Santa Claus had brought my daughter a big, giant sled this year for Christmas. Bless her heart, she hadn't had an opportunity to use it this year...until yesterday. After her basketball game, it was all she talked about on the way home - she was practically quivering in excitement at the prospect of getting that sled out and heading over to Chipman & Douglas, our local favorite sledding hangout. So, DH and DD got all bundled up and headed over - with hundreds of other kids - to "fly" down the hill.
The "Hill" at Chipman & Douglas in Lee's Summit
When I was a little girl, I loved the snow. It meant sledding down our driveway, and it meant building snowmen, and it meant creating snow angels in the yard. I also loved to make snow ice cream. With raw eggs. Yum. (Just the thought of that now makes me queasy.) Snow also meant the likely possibility of school being cancelled - there is no greater joy than being a kid and hearing that school is cancelled for the day due to "inclement" weather - whatever the heck that meant.... I just knew it meant sleeping in, and then heading outside to explore the possibilities of fun in a white winter wonderland.
Now, as an adult - I guess I've changed. I tried to find the joy in yesterday's snow - I really did. I did appreciate the beauty of it. But...I couldn't help but cringe as we were driving, seeing numerous cars skidding off the road. According to our news this morning, we had over 175 accidents yesterday - NOT the typical Saturday morning around here. I kept praying, as we were going back and forth to basketball, that we wouldn't become one of those statistics.
And then today - it was my turn to drive the church shuttle bus...which meant driving in some slick parking lots. I was praying again - hoping that cars wouldn't slide into me, or vice versa.
And walking in snow? Ugh. DH and I went to Yellowstone a few years back for a snowmobile trip - the first day of the 2-day adventure was AWESOME - one of the 10 best experiences in my life. It was cold, for sure - but the scenery, the wildlife that we saw - all the while zooming around on a zippy snowmobile - was beyond beautiful. However, on day #2, a light snow began falling...and I made the mistake of climbing off my snowmobile, and slipping on some black ice - hidden by the light layer of snow. Down I went - snap, snap, snap. I knew it before I saw it - that I had broken my arm. In three places. That was the end of the snowmobile trip.
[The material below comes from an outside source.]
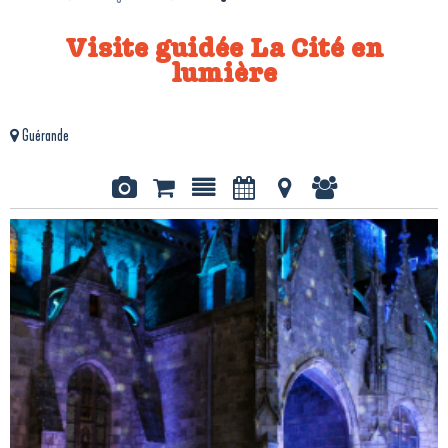
Visite guidée La Cité en
lumière
Guérande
The rest of our time was spent in a hospital in Idaho. Not so fun.
So, when I walk on snow now, I am understandably a little hesitant and nervous. Too many memories of pain, a cast, and weeks of painful physical therapy.
But, I will look at the joyful...the positive...the beauty of God's world around me...and appreciate the snow and all of the potential fun that it brings. I will look at it as the little girl that is still inside of me sees it - the possibility of sledding, of snow angels, and maybe - just maybe - no school. Let it snow, let it snow, let it snow.